Is hot global inflation set to resurge? Widely feared consumer price index acceleration in the US, UK and elsewhere – alongside US tariffs – has many fearing a return to the 2021-2022 period. That supposedly will whack global consumers and “much needed” 2026 rate cuts.
It is time to turn down the drama. Despite some tiny upticks globally, the inflation war is over.
First, understand this: when wars end, their destruction is not magically reversed. Peace just stops new destruction. It is the same with inflation. Current prices remain well above pre-pandemic levels, frustrating many.
The US’s CPI sits 26.4 per cent above December 2019 levels. The Eurozone’s harmonised index of consumer prices (HICP) is up 22.8 per cent. Canadian and Australian CPI are up 20.9 and 21.5 per cent, respectively. The UK’s is even worse, up 28.3 per cent.
CPI also understates many people’s experience. Hence, inflation angst is understandable. And fighting the last war – in this case, the recent years’ nosebleed inflation – is a natural, human response.
But prices and inflation are different. Inflation is the speed of changing prices – now 3 per cent year-on-year in America and 3.8 per cent in Britain, based on September CPI. Australia’s inflation of 3 per cent year on year in August echoes those. The Eurozone and Canada’s relatively cooler 2.2 per cent and 2.4 per cent September readings, respectively, nonetheless exceed hoped-for rates – and accelerated from August.
Current inflation pales versus recent highs. Since peaking at 9.1 per cent year-on-year in June 2022, US CPI cooled irregularly to September’s 3 per cent – above the Federal Reserve’s target (which is not based on CPI, for the record) but hardly indicating galloping prices.
The Eurozone’s 2.2 per cent year-on-year September inflation is far below October 2022’s 10.6 per cent peak and hovers around the European Central Bank’s 2 per cent target. UK, Canadian and Australian inflation trends all echo that.
Yet no evidence exists that central banks can fine-tune anything precisely to the decimal point. And price indexes are not so pinpoint accurate themselves. But the “war” is over.
Yes, overall prices are still rising globally, but they rarely fall. Select categories may, but broadly falling prices – deflation – almost never occurs, thank goodness.
Why? Deep deflation means severe economic contraction – far deadlier than inflation. Consider the US for its global economic might: Reversing US CPI’s post-pandemic rise would mean a situation close to the deflation seen during the Great Depression of 1929 to 1933, or the post-First World War downturn of the early 1920s.
Falling prices sound nice. But deep deflation drives consumers to delay non-essential purchases, expecting lower prices ahead, causing economic activity to collapse.
Winning the inflation war was never about dropping prices, just slowing their rise. Governments never seek zero or negative inflation anyway. Why? Because inflation is their friend, making repaying existing debt cheaper. US government debt tops $38 trillion. If inflation runs near 2 per cent – the Fed’s aim – this gets $760 billion cheaper in after-inflation repayment value every year.
Tariffs? Yes, they are bad economically. But US consumers, not those in targeted nations, will chiefly pay them. Tariffs always hurt the imposing country most. They temporarily skew demand, boosting select categories as businesses and consumers front-run new US taxes on imports.

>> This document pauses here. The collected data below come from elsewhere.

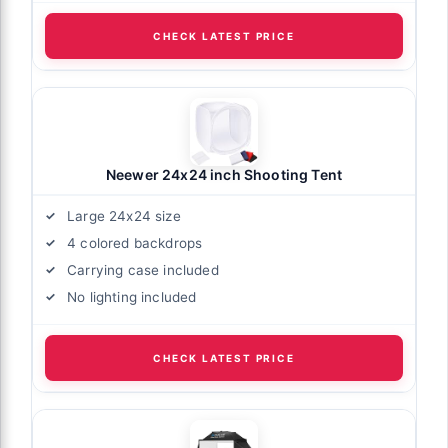
CHECK LATEST PRICE
Neewer 24x24 inch Shooting Tent
Large 24x24 size
4 colored backdrops
Carrying case included
No lighting included
CHECK LATEST PRICE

But tariffs on select items differ from inflation. There is always a churn in prices of select goods or services, which simply governs supply and demand imbalances. Inflation is a broad price increase across the entire economy. It is too much money chasing too few goods and services. Only central banks cause true inflation.
Consider this: During 2020’s Covid chaos, monetary officials inexplicably and bizarrely ballooned money supply. The Eurozone boosted M3 nearly 13 per cent year on year in February 2021. The UK spiked M4 more: 15.2 per cent year on year in the same month. US M4 boomed 30.9 per cent year on year in June 2020. Later, prices galloped – keeping with the monetarist theory that policymakers broadly ignored.
What about now? In September, Eurozone M3 rose 2.8 per cent year on year. US and UK M4 rose 4.5 and 4.2 per cent year on year, respectively, in August. These figures are in line with the low-inflation, pre-pandemic years. They provide minimal fuel to reignite the inflation war.
Tariffs do not affect money supply. They may make some prices rise – mainly unique products people depend on, like generic medications – restricting consumer budgets and, thus, forcing down prices of other, potentially substituted products. Remember US President Donald Trump’s much-hyped first-term tariffs? American inflation never even reached 3 per cent year on year.
Contrary to popular perception, 2025’s US tariffs are not “universal”. Exemptions abound. Companies find ways – legally and illegally – to dodge others. Global prices will see only indirect, temporary effects from all this.
Fighting the last war will not give you an investing edge. Market forecasting requires seeing something big that others do not – and false global inflation fears do not count. Fear of a false factor is always bullish. So, stay bullish.